Which is what happened in the Persian Gulf case, she said.
University of California, Berkeley economist Severin Borenstein, one of the nation’s leading experts on oil and gasoline market pricing and competition, identified a “mystery surcharge” in California gas prices in the 2010s that suggested anticompetitive collusion among the oil companies.
“California consumers have long paid higher prices for gasoline than consumers in other states. This is partly attributable to a constellation of factors, including governmental regulation, the lack of a gas pipeline to the state and consumer preferences,” Williams said. “However, even accounting for these and other factors, Borenstein identified a ‘mystery gasoline surcharge,’ an excess fee that could not otherwise be explained.”

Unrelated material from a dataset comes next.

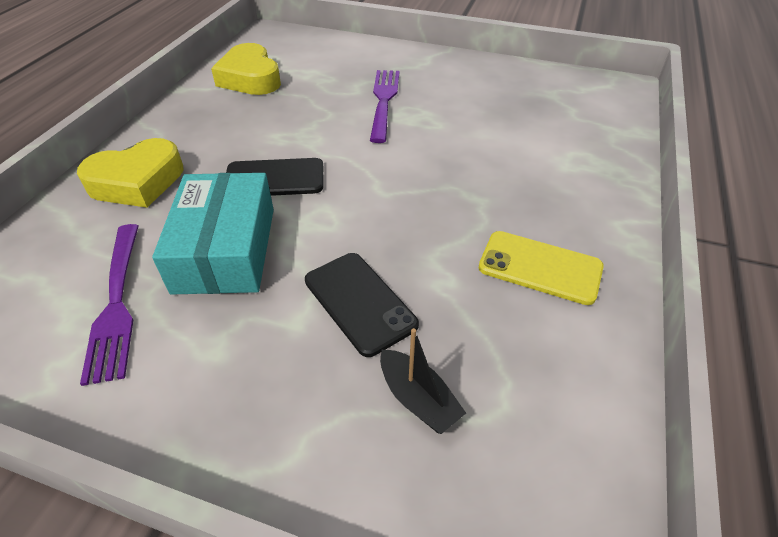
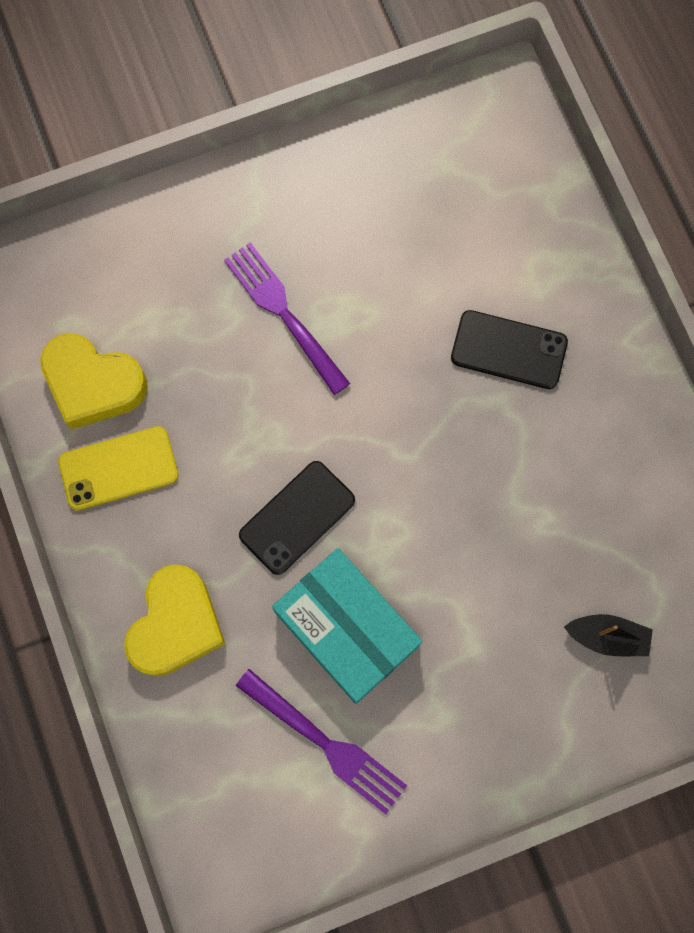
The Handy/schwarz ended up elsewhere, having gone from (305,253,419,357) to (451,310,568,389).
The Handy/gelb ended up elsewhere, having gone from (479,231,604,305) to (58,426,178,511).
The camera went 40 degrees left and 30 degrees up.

Borenstein identified a spike in the surcharge in 2015 that cost California consumers $6.7 billion in that year alone. In the subsequent five years, Borenstein found that the surcharge cost Californians more than $26 billion, which he equated to more than $2,600 for every family of four in the state.
“It was obvious that lawsuits would follow and that there would be a class-action, antitrust lawsuit,” Williams said. “After years of back-and-forth in court, the federal district judge granted a motion for summary judgement dismissing the suit on the basis that Daubert challenges to the plaintiff’s economists left no triable facts. That surprised me, given that some of the top economists had identified the surcharge.”
Williams said she believes the problem was that the judge did not understand the economic testimony.
“The court struggled with how a conspiracy to reduce competition and fix prices could have begun in 2011 but not have resulted in significant priced effects until 2015,” Williams said. “This is a concept that would be viewed by economists as unarguable—collusive conduct and its anticompetitive results are not always, or even typically, synchronous—became a legal basis for dismissal.”
Williams said lawyers for defendants in antitrust cases, such the one involving the oil companies, capitalize on the complexities involved in economic expert testimony and often successfully argue to have such testimony excluded as being irrelevant and unreliable.
“It’s an easy argument to make,” she said. “While a plaintiff’s economic expert must establish a record of sometimes complex concepts and data that would support a judgement, a defendant’s expert must simply be able to cast doubt on the plaintiff’s theory. Muddying the waters is often easier that proving a case.”
Plus, Williams said, the subject matter can be challenging for people who entered a profession in hopes of avoiding dealing with complex math problems.
“It has often been observed that law students—who later become lawyers and judges—are smart people who hate math,” she said. “For a classic law student, one who majored in political science and avoided statistics, this would create predictable problems in analyzing economic issues. The same could be true for other disciplines, of course, but somehow there is a greater inclination to take an intuitive—and, quite possibly, incorrect—approach to economics that one would avoid in evaluating testimony on topics like chemistry, physics or biology. This may increase the risk that a court excludes economic expert testimony because of the court’s own faulty understanding of the topic.
“In this case, I think California consumers paid the cost to the tune of more than $26 billion,” Williams said.